The programme is hosted by UCLPartners and the Health Foundation, in partnership with NHS England and in collaboration with Academic Health Science Networks across the country. The delivery teams will to work together with patient groups to develop future strategies for innovation where diffusion is planned from the outset with patients and local communities.

Dr Mahiben Maruthappu, NHS England lead for the Innovation Accelerator programme, said: “Innovation is critical to enabling the NHS to achieve the ambitions set out in the Five Year Forward View: to ramp up the pace and scale of change, and deliver better outcomes for patients. The fellows bring a huge breadth of expertise to the programme and a passion for achieving better outcomes for patients through the adoption of innovation.”

Jo Bibby, Director of Strategy at The Health Foundation, said: “It’s hugely exciting to see the potential of this programme and its likely longer-term impact on the experience of patients.
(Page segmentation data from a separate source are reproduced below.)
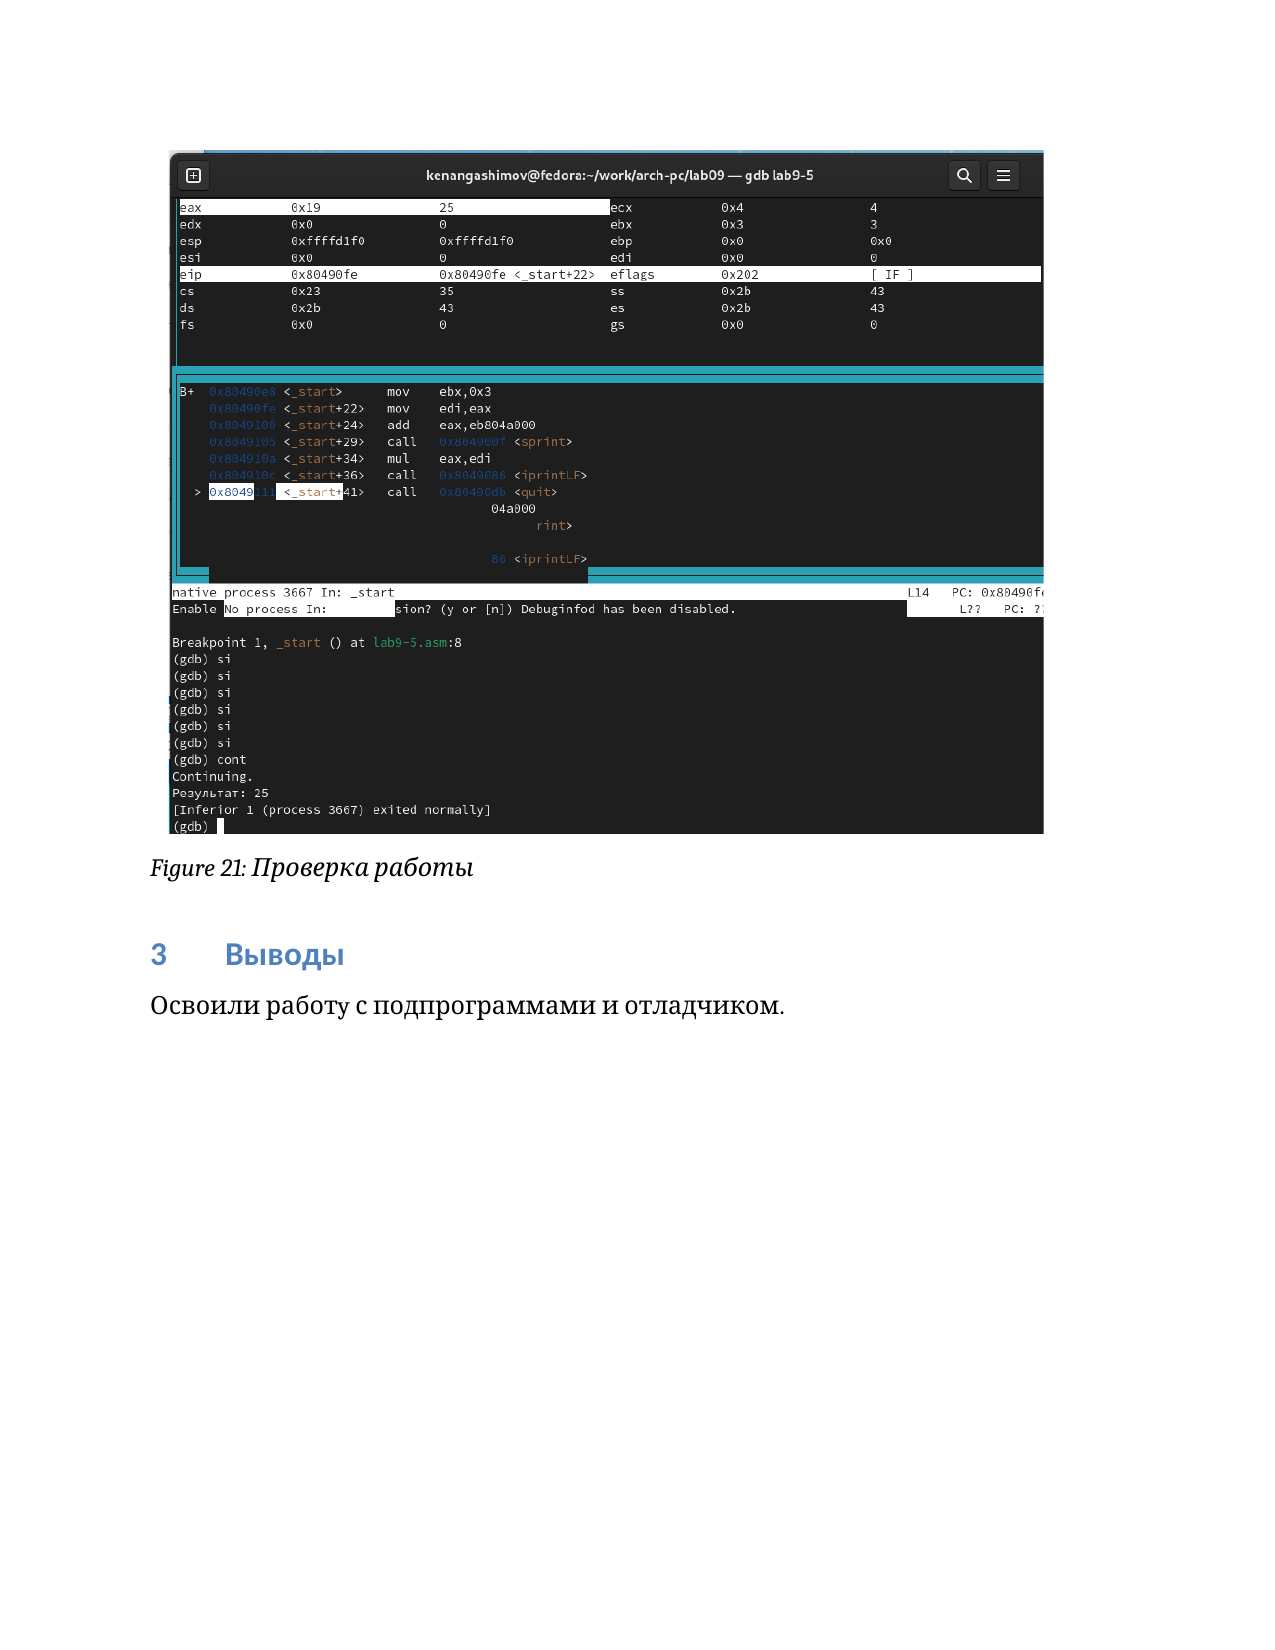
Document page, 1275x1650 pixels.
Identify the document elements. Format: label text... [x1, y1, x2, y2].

text Figure 21: Проверка работы [150, 854, 1125, 883]
picture [168, 150, 1044, 834]
subtitle 3 Выводы [150, 933, 1125, 973]
text Освоили работy с подпрограммами и отладчиком. [150, 992, 1125, 1021]
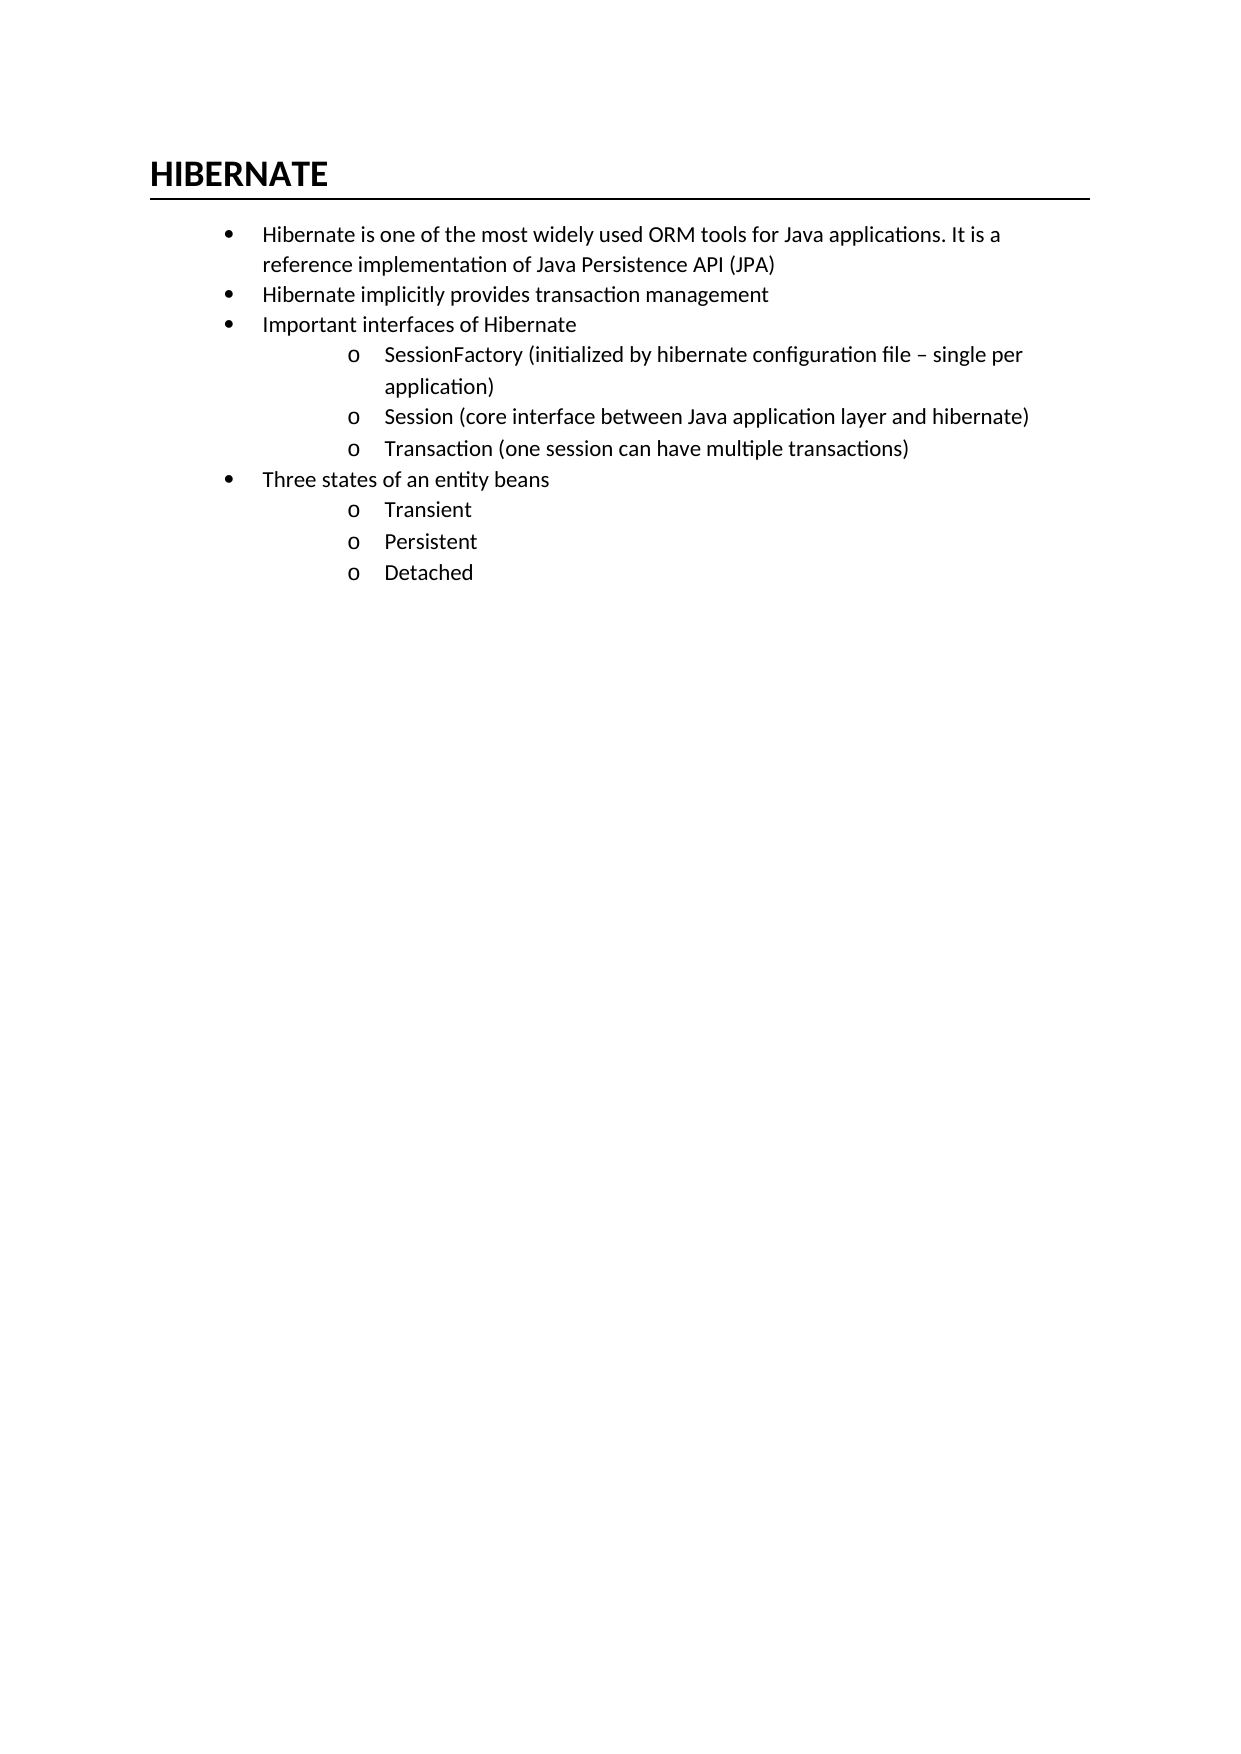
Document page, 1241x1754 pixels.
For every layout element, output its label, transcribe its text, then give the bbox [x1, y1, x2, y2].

text HIBERNATE [150, 150, 1090, 198]
list Transaction (one session can have multiple transactions) [347, 434, 1090, 463]
list SessionFactory (initialized by hibernate configuration file – single per application) [347, 341, 1090, 400]
list Transient [347, 495, 1090, 524]
list Detached [347, 558, 1090, 587]
list Important interfaces of Hibernate [225, 310, 1090, 338]
list Hibernate is one of the most widely used ORM tools for Java applications. It is a reference implementation of Java Persistence API (JPA) [225, 220, 1090, 278]
list Three states of an entity beans [225, 465, 1090, 493]
list Persistent [347, 527, 1090, 556]
list Hibernate implicitly provides transaction management [225, 280, 1090, 308]
list Session (core interface between Java application layer and hibernate) [347, 402, 1090, 431]
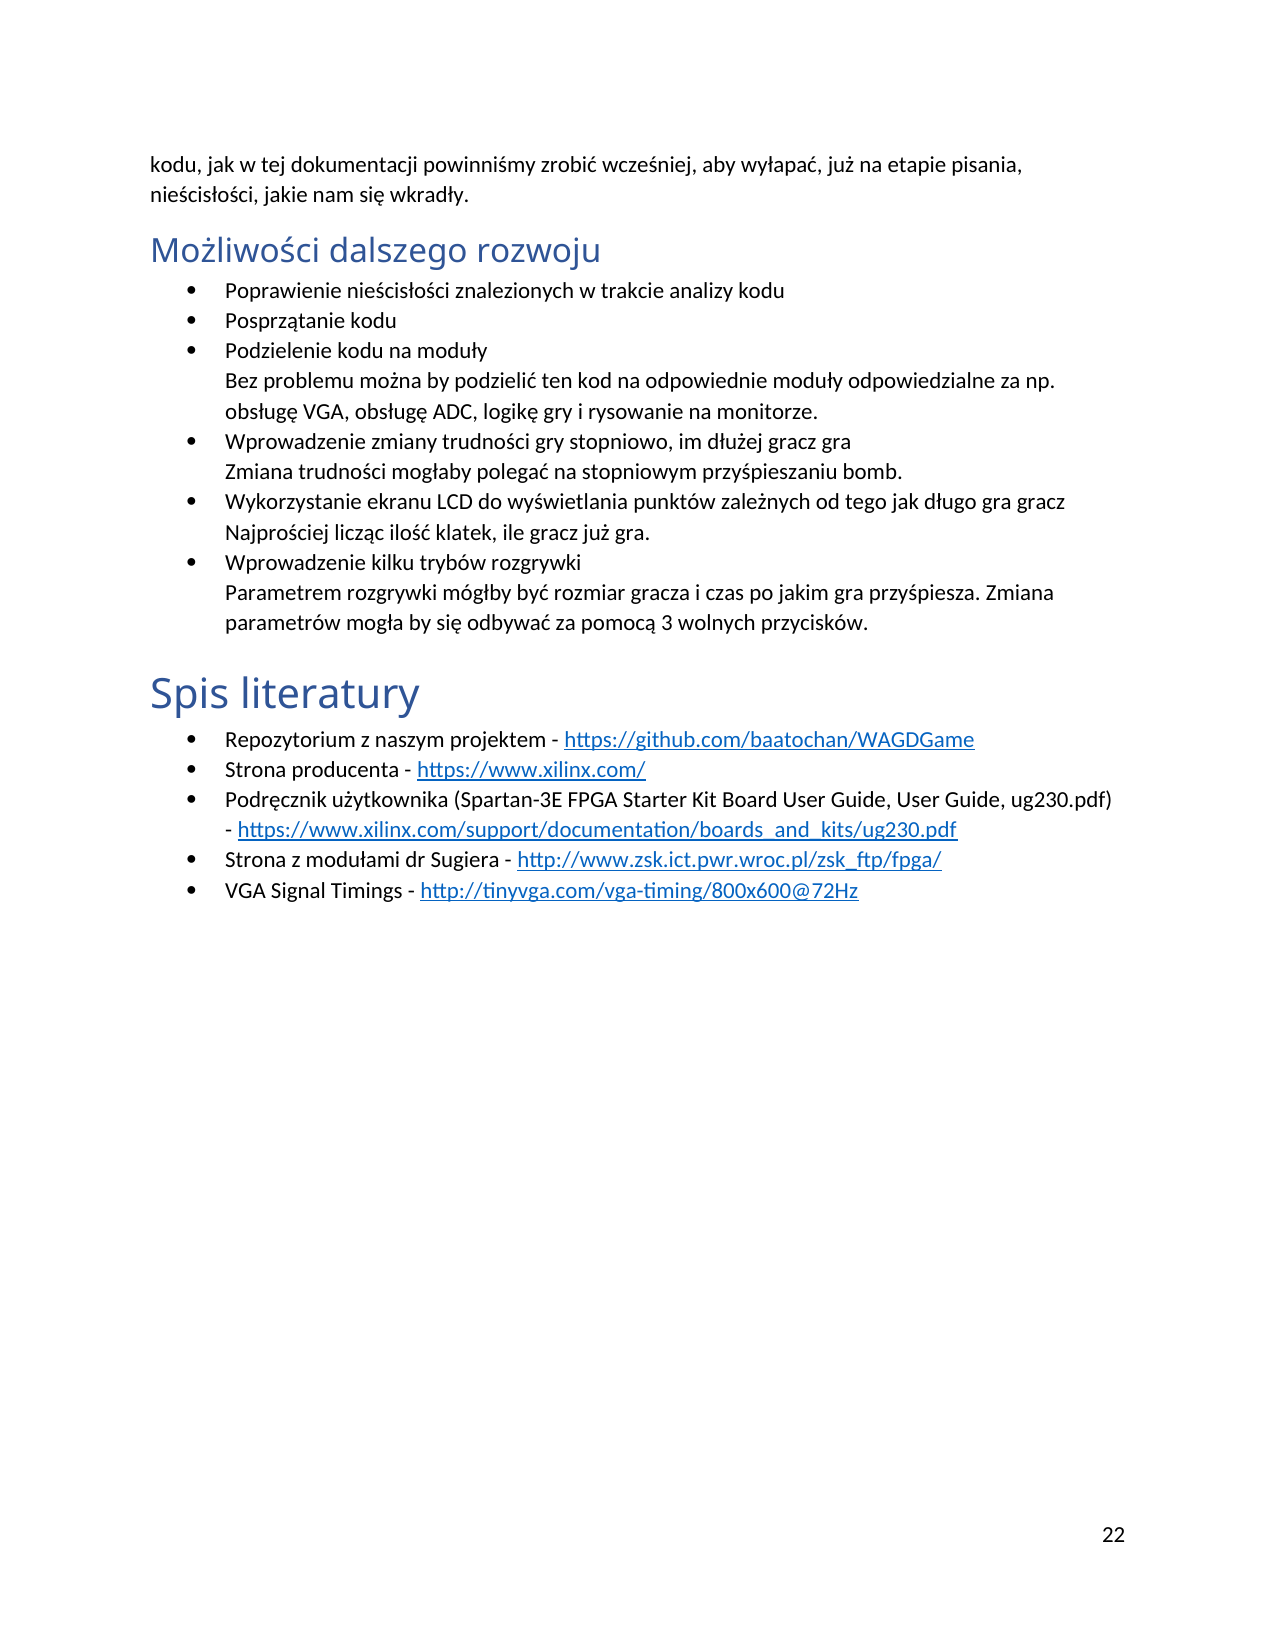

We have seen, through a number of Health Foundation projects, how creating a critical mass of experts all with a common goal can yield excellent results for our health service, its delivery and future shape.”

Professor Sir David Fish, Managing Director of UCLPartners, said: “Through such national and international partnerships we can create stronger platforms for delivering the best and latest healthcare solutions to patients and the population where it matters most to them.”

More than 120 people from the UK and internationally applied to join the programme. They included experienced innovation diffusers, leaders, founders and representatives of high impact innovative products, services, technologies and care models. Through the rigorous application process, innovators needed to demonstrate a passion and commitment for taking their innovations forward at scale.

The programme will support a broad portfolio of innovations including: devices; healthcare applications; new models of care; online resources and technology platforms covering the clinical areas of cancer, mental health, multiple sclerosis, maternity care, cardiovascular disease, respiratory disease, liver disease and dementia.